While the Eagles are a top-10 team in virtually every critical category, the Cowboys’ defense might still be the best unit on the field. Check out these eye-popping statistics through the first five weeks of the season. The Cowboys’ defense:
- Averages four sacks per game
- Only allows one touchdown per game
- Allows opponents to score touchdowns on only 33.3% of their red zone opportunities
- Only allows 5.2 yards per pass play
- They are allowing 14.4 points per game
They’ve been stingy, to say the least. Micah Parsons leads an aggressive and confident group of pass rushers into Philadelphia, and we think it’ll be Jalen Hurts’ first big test. Hurts hasn’t done much of anything wrong through the first five weeks. He’s thrown for 1,359 passing yards at a 68% completion rate, and he’s rushed for 266 yards. He has 10 total touchdowns, and his team is 5-0.
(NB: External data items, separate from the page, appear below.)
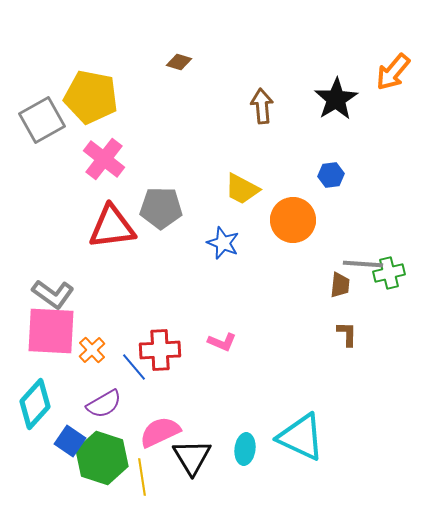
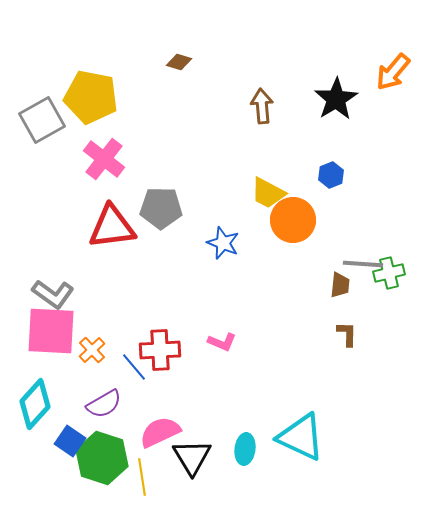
blue hexagon: rotated 15 degrees counterclockwise
yellow trapezoid: moved 26 px right, 4 px down
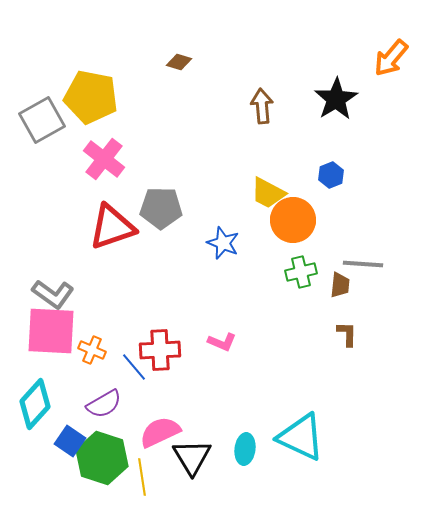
orange arrow: moved 2 px left, 14 px up
red triangle: rotated 12 degrees counterclockwise
green cross: moved 88 px left, 1 px up
orange cross: rotated 24 degrees counterclockwise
Regardless, besides a 14-0 deficit at home to the maturing Jaguars, Hurts hasn’t faced much adversity yet. The Eagles easily could have lost last week at Arizona. They were legitimately outplayed for much of the second half, but a late missed field goal granted Philly another win. Hurts did enough against a bad Cardinals defense, but it won’t be as easy this weekend.
The Eagles are up to 6-point favorites at home Sunday night. In my professional opinion, I wouldn’t bet them to cover that line.